On Thursday, the Pac-12 became the last of the Power Five conferences to announce a return to play plan, albeit a seven-game schedule that begins Nov. 6, two weeks after the Big Ten returns for its nine-game slate.
On Saturday, the Southeastern Conference begins its 10-game, conference-only schedule, joining the Atlantic Coast Conference and Big 12, who started play two weeks ago. With big-name teams such as defending national champion LSU and perennial titlist Alabama playing their openers, fall Saturdays will start to resemble what we're used to.
Among those sorting out all the twists, turns and uncertainty to determine the best teams in the country are a couple of groups of differing influence: the College Football Playoff (CFP) selection committee and the media members who vote in the Associated Press Top 25.

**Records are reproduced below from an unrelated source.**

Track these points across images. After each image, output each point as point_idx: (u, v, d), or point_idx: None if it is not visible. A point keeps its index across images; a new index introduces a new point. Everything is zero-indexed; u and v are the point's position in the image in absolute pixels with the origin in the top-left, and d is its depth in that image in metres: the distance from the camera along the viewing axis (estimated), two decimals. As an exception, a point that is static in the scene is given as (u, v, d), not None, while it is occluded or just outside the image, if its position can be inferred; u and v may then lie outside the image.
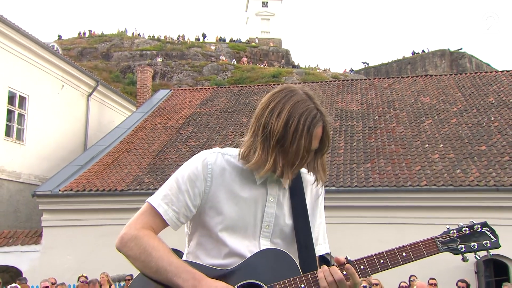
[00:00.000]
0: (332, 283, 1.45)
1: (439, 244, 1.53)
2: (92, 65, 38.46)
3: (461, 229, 1.55)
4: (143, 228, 1.53)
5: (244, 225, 1.56)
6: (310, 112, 1.49)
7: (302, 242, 1.59)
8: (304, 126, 1.46)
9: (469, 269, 10.45)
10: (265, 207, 1.58)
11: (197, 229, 1.62)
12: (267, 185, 1.60)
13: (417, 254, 1.52)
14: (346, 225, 11.05)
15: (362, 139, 13.50)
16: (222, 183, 1.57)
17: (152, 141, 14.98)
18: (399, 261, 1.52)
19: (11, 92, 15.01)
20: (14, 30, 14.80)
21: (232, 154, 1.62)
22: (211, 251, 1.57)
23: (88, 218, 12.22)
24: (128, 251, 1.51)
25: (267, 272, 1.49)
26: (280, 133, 1.47)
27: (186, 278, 1.44)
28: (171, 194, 1.56)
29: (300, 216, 1.61)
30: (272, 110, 1.51)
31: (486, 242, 1.52)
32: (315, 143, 1.51)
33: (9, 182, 14.66)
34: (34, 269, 11.80)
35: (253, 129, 1.56)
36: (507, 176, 10.85)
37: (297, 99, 1.51)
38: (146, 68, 21.48)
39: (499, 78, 16.38)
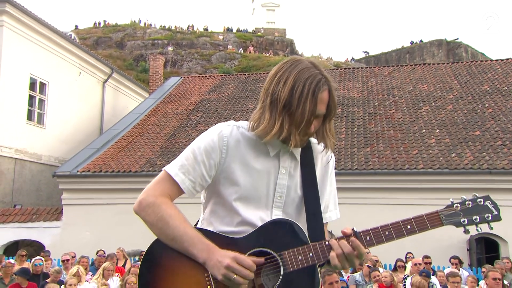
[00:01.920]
0: (341, 255, 1.45)
1: (443, 217, 1.51)
2: (107, 53, 38.35)
3: (464, 202, 1.53)
4: (161, 195, 1.53)
5: (258, 196, 1.55)
6: (315, 77, 1.47)
7: (311, 211, 1.58)
8: (309, 89, 1.45)
9: (462, 246, 10.49)
10: (277, 178, 1.57)
11: (211, 197, 1.62)
12: (279, 157, 1.58)
13: (421, 226, 1.50)
14: (346, 206, 11.03)
15: (363, 124, 13.46)
16: (236, 154, 1.55)
17: (163, 126, 15.00)
18: (404, 233, 1.50)
19: (32, 79, 15.04)
20: (35, 20, 14.78)
21: (246, 127, 1.60)
22: (224, 219, 1.56)
23: (104, 197, 12.32)
24: (145, 216, 1.52)
25: (277, 241, 1.48)
26: (286, 98, 1.45)
27: (201, 248, 1.45)
28: (188, 164, 1.55)
29: (310, 186, 1.60)
30: (278, 79, 1.50)
31: (488, 215, 1.51)
32: (321, 107, 1.49)
33: (31, 163, 14.78)
34: (55, 243, 11.96)
35: (262, 100, 1.55)
36: (499, 160, 10.82)
37: (302, 67, 1.50)
38: (158, 56, 21.40)
39: (493, 67, 16.23)
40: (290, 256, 1.46)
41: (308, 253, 1.46)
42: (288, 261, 1.45)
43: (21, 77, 14.44)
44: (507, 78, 15.01)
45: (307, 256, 1.46)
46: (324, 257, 1.47)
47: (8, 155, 13.80)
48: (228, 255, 1.42)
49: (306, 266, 1.45)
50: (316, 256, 1.46)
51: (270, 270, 1.47)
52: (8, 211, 13.14)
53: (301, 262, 1.45)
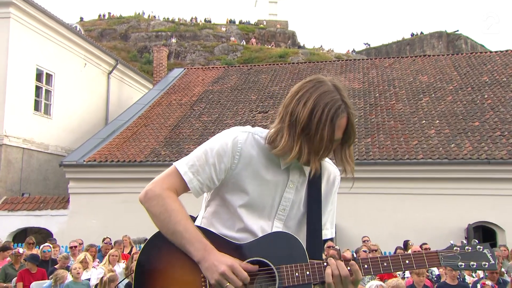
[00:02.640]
0: (337, 277, 1.44)
1: (442, 258, 1.51)
2: (112, 45, 38.21)
3: (463, 247, 1.53)
4: (168, 189, 1.52)
5: (262, 206, 1.54)
6: (335, 103, 1.44)
7: (312, 228, 1.57)
8: (328, 116, 1.42)
9: (460, 234, 10.52)
10: (284, 191, 1.56)
11: (216, 198, 1.60)
12: (289, 171, 1.57)
13: (419, 263, 1.50)
14: (348, 195, 11.00)
15: (364, 115, 13.43)
16: (249, 162, 1.53)
17: (167, 117, 15.00)
18: (401, 267, 1.50)
19: (38, 70, 15.02)
20: (41, 12, 14.73)
21: (261, 136, 1.56)
22: (226, 222, 1.56)
23: (110, 186, 12.36)
24: (149, 206, 1.51)
25: (276, 253, 1.47)
26: (305, 121, 1.43)
27: (198, 248, 1.44)
28: (199, 165, 1.53)
29: (314, 204, 1.59)
30: (299, 99, 1.46)
31: (485, 264, 1.51)
32: (338, 134, 1.46)
33: (39, 153, 14.82)
34: (63, 231, 12.04)
35: (281, 115, 1.51)
36: (498, 150, 10.80)
37: (324, 90, 1.46)
38: (162, 48, 21.33)
39: (493, 58, 16.15)
40: (287, 271, 1.45)
41: (305, 271, 1.45)
42: (284, 275, 1.45)
43: (28, 68, 14.42)
44: (506, 70, 14.94)
45: (304, 274, 1.45)
46: (320, 278, 1.45)
47: (16, 144, 13.84)
48: (225, 262, 1.41)
49: (301, 284, 1.44)
50: (312, 276, 1.45)
51: (265, 281, 1.46)
52: (16, 199, 13.22)
53: (297, 279, 1.44)
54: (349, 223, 10.93)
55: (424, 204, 10.70)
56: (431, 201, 10.67)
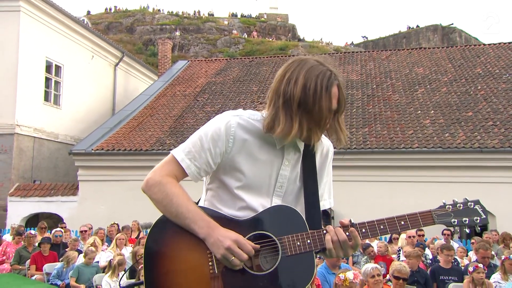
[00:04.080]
0: (337, 243, 1.45)
1: (435, 216, 1.52)
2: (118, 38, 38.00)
3: (455, 204, 1.55)
4: (167, 175, 1.52)
5: (260, 184, 1.54)
6: (324, 73, 1.43)
7: (309, 201, 1.57)
8: (322, 86, 1.41)
9: (453, 221, 10.54)
10: (280, 169, 1.55)
11: (214, 181, 1.60)
12: (284, 149, 1.56)
13: (414, 223, 1.51)
14: (345, 183, 11.10)
15: (361, 106, 13.41)
16: (243, 145, 1.52)
17: (172, 107, 14.98)
18: (397, 229, 1.51)
19: (48, 62, 14.97)
20: (50, 6, 14.65)
21: (254, 118, 1.55)
22: (227, 202, 1.55)
23: (117, 174, 12.39)
24: (152, 194, 1.51)
25: (277, 226, 1.47)
26: (300, 97, 1.41)
27: (202, 226, 1.44)
28: (194, 151, 1.52)
29: (310, 178, 1.58)
30: (288, 79, 1.45)
31: (477, 218, 1.53)
32: (334, 102, 1.46)
33: (49, 142, 14.83)
34: (73, 216, 12.11)
35: (272, 101, 1.48)
36: (490, 139, 10.80)
37: (309, 65, 1.46)
38: (166, 41, 21.22)
39: (486, 51, 16.05)
40: (289, 241, 1.45)
41: (306, 240, 1.46)
42: (287, 245, 1.45)
43: (37, 60, 14.38)
44: (498, 62, 14.86)
45: (305, 243, 1.45)
46: (321, 245, 1.46)
47: (28, 133, 13.86)
48: (229, 236, 1.41)
49: (303, 252, 1.45)
50: (313, 243, 1.46)
51: (268, 253, 1.46)
52: (28, 186, 13.28)
53: (299, 248, 1.44)
54: (347, 210, 10.93)
55: (419, 191, 10.70)
56: (426, 188, 10.67)
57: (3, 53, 13.44)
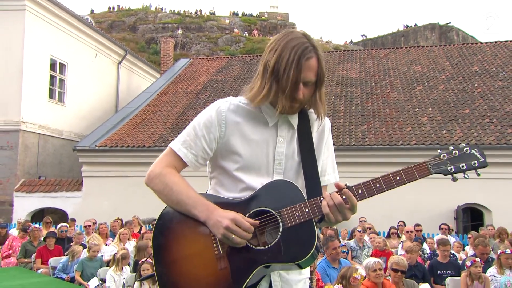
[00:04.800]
0: (333, 207, 1.42)
1: (430, 166, 1.44)
2: (121, 36, 37.91)
3: (451, 152, 1.46)
4: (166, 166, 1.55)
5: (258, 164, 1.54)
6: (301, 45, 1.44)
7: (308, 174, 1.56)
8: (295, 56, 1.42)
9: (449, 215, 10.56)
10: (275, 147, 1.55)
11: (215, 169, 1.62)
12: (277, 127, 1.56)
13: (409, 176, 1.44)
14: (344, 179, 10.93)
15: (360, 103, 13.39)
16: (235, 128, 1.54)
17: (174, 104, 14.97)
18: (393, 184, 1.45)
19: (52, 60, 14.95)
20: (55, 4, 14.62)
21: (244, 102, 1.58)
22: (228, 186, 1.56)
23: (120, 170, 12.41)
24: (154, 186, 1.54)
25: (276, 200, 1.47)
26: (273, 65, 1.45)
27: (201, 210, 1.46)
28: (190, 139, 1.56)
29: (307, 152, 1.58)
30: (271, 50, 1.49)
31: (474, 162, 1.44)
32: (308, 75, 1.45)
33: (54, 138, 14.84)
34: (77, 211, 12.13)
35: (258, 72, 1.54)
36: (486, 136, 10.79)
37: (292, 37, 1.47)
38: (168, 39, 21.17)
39: (483, 49, 16.01)
40: (288, 213, 1.44)
41: (304, 209, 1.44)
42: (286, 217, 1.44)
43: (42, 58, 14.36)
44: (495, 60, 14.83)
45: (304, 212, 1.44)
46: (319, 212, 1.44)
47: (33, 130, 13.86)
48: (227, 216, 1.41)
49: (303, 221, 1.43)
50: (312, 211, 1.44)
51: (271, 227, 1.46)
52: (33, 181, 13.29)
53: (298, 218, 1.43)
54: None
55: (417, 187, 10.60)
56: (423, 184, 10.62)
57: (9, 52, 13.43)
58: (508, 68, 14.05)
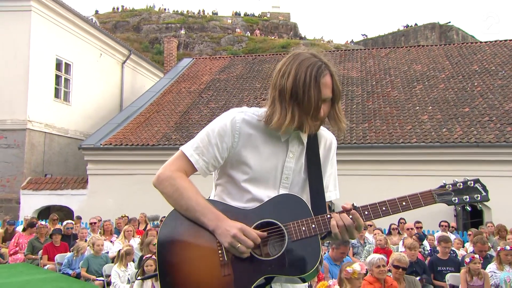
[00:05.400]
0: (342, 227, 1.46)
1: (436, 195, 1.51)
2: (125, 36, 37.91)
3: (456, 184, 1.53)
4: (177, 170, 1.54)
5: (266, 177, 1.55)
6: (314, 64, 1.46)
7: (314, 189, 1.58)
8: (311, 76, 1.43)
9: (449, 212, 10.53)
10: (285, 161, 1.56)
11: (223, 176, 1.61)
12: (289, 142, 1.57)
13: (415, 203, 1.51)
14: (346, 176, 11.02)
15: (361, 102, 13.37)
16: (248, 139, 1.54)
17: (178, 103, 14.98)
18: (399, 209, 1.51)
19: (58, 60, 14.98)
20: (60, 5, 14.65)
21: (257, 114, 1.57)
22: (235, 195, 1.56)
23: (125, 168, 12.43)
24: (163, 188, 1.53)
25: (283, 213, 1.48)
26: (291, 88, 1.44)
27: (211, 218, 1.46)
28: (202, 146, 1.55)
29: (314, 168, 1.60)
30: (283, 73, 1.48)
31: (477, 196, 1.51)
32: (326, 92, 1.47)
33: (59, 137, 14.87)
34: (82, 209, 12.16)
35: (272, 96, 1.52)
36: (486, 134, 10.77)
37: (302, 58, 1.48)
38: (172, 39, 21.17)
39: (482, 48, 15.95)
40: (294, 227, 1.46)
41: (311, 225, 1.46)
42: (292, 231, 1.45)
43: (48, 58, 14.39)
44: (494, 59, 14.77)
45: (310, 227, 1.46)
46: (325, 228, 1.47)
47: (39, 129, 13.90)
48: (235, 226, 1.43)
49: (309, 236, 1.45)
50: (318, 228, 1.46)
51: (276, 239, 1.47)
52: (40, 179, 13.34)
53: (304, 233, 1.45)
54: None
55: (417, 184, 10.56)
56: (424, 182, 10.56)
57: (15, 52, 13.47)
58: (508, 67, 14.00)
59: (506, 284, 5.20)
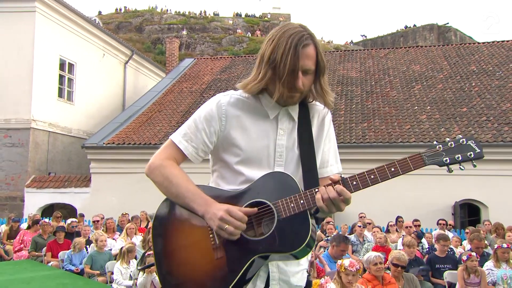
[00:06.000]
0: (327, 200, 1.38)
1: (425, 157, 1.39)
2: (127, 37, 37.91)
3: (447, 143, 1.41)
4: (167, 158, 1.53)
5: (259, 157, 1.51)
6: (298, 33, 1.41)
7: (306, 167, 1.53)
8: (292, 44, 1.39)
9: (447, 211, 10.54)
10: (276, 139, 1.52)
11: (217, 162, 1.59)
12: (278, 120, 1.53)
13: (404, 168, 1.39)
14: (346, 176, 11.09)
15: (360, 102, 13.36)
16: (236, 121, 1.52)
17: (179, 103, 14.98)
18: (388, 176, 1.41)
19: (61, 60, 14.98)
20: (64, 6, 14.64)
21: (244, 95, 1.55)
22: (229, 179, 1.53)
23: (127, 167, 12.42)
24: (154, 177, 1.52)
25: (271, 192, 1.44)
26: (270, 54, 1.42)
27: (200, 203, 1.43)
28: (190, 132, 1.54)
29: (306, 144, 1.54)
30: (267, 41, 1.47)
31: (470, 153, 1.39)
32: (306, 63, 1.42)
33: (63, 136, 14.88)
34: (85, 206, 12.17)
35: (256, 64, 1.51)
36: (484, 134, 10.76)
37: (289, 27, 1.44)
38: (173, 39, 21.19)
39: (480, 49, 15.94)
40: (283, 204, 1.41)
41: (299, 200, 1.41)
42: (281, 208, 1.41)
43: (52, 59, 14.40)
44: (492, 59, 14.76)
45: (299, 203, 1.41)
46: (313, 203, 1.40)
47: (43, 128, 13.91)
48: (222, 208, 1.39)
49: (298, 212, 1.40)
50: (306, 203, 1.41)
51: (267, 218, 1.43)
52: (44, 178, 13.35)
53: (293, 209, 1.40)
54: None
55: (415, 183, 10.67)
56: (422, 181, 10.65)
57: (20, 52, 13.47)
58: (505, 68, 13.99)
59: (503, 281, 5.21)
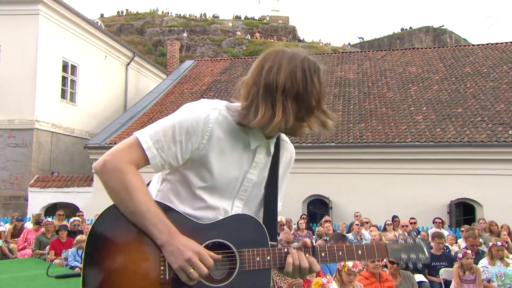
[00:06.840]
0: (297, 268, 1.30)
1: (389, 250, 1.46)
2: (129, 39, 37.91)
3: (406, 240, 1.52)
4: (129, 163, 1.24)
5: (225, 187, 1.34)
6: (308, 59, 1.26)
7: (268, 210, 1.40)
8: (310, 71, 1.23)
9: (443, 210, 10.56)
10: (247, 172, 1.35)
11: (175, 173, 1.35)
12: (256, 152, 1.35)
13: (370, 254, 1.44)
14: (344, 175, 11.16)
15: (358, 103, 13.38)
16: (217, 143, 1.29)
17: (180, 104, 14.84)
18: (354, 257, 1.42)
19: (64, 61, 14.98)
20: (67, 9, 14.64)
21: (231, 113, 1.32)
22: (185, 200, 1.33)
23: (129, 167, 12.40)
24: (107, 179, 1.24)
25: (238, 236, 1.29)
26: (285, 83, 1.21)
27: (162, 230, 1.21)
28: (164, 140, 1.26)
29: (272, 186, 1.41)
30: (269, 70, 1.24)
31: (421, 257, 1.50)
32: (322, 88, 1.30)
33: (65, 136, 14.88)
34: (88, 206, 12.15)
35: (250, 93, 1.27)
36: (478, 134, 10.78)
37: (290, 54, 1.27)
38: (174, 41, 21.14)
39: (475, 51, 15.97)
40: (248, 256, 1.27)
41: (266, 256, 1.29)
42: (245, 259, 1.27)
43: (54, 60, 14.39)
44: (486, 61, 14.79)
45: (265, 259, 1.29)
46: (280, 264, 1.31)
47: (46, 129, 13.91)
48: (191, 247, 1.20)
49: (261, 268, 1.28)
50: (273, 261, 1.30)
51: (227, 263, 1.28)
52: (47, 177, 13.34)
53: (257, 264, 1.28)
54: (344, 200, 10.99)
55: (412, 182, 10.72)
56: (418, 180, 10.69)
57: (23, 54, 13.47)
58: (499, 69, 14.02)
59: (497, 279, 5.22)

The 13-member playoff committee wields the ultimate power at college football's highest level. It will determine the four teams that advance to the semifinals in the Rose Bowl and Sugar Bowl on Jan. 1. The members' job has been changing by the day, said Bill Hancock, executive director of the College Football Playoff.
"We're learning flexibility and we're learning patience," Hancock said in a phone interview this week. "It's certainly been interesting, and there will be challenges, but we're prepared."
So far, the CFP has shown patience by sticking to its four-team format and adjusting its schedule by two weeks, with the announcement of the four playoff teams moving back to Dec. 20.
As for flexibility, that's ongoing. The committee will have to weigh the merits of teams with differing schedule lengths — as many as 12 for the ACC, 11 for the SEC and Big 12, nine for the Big Ten and seven for the Pac-12.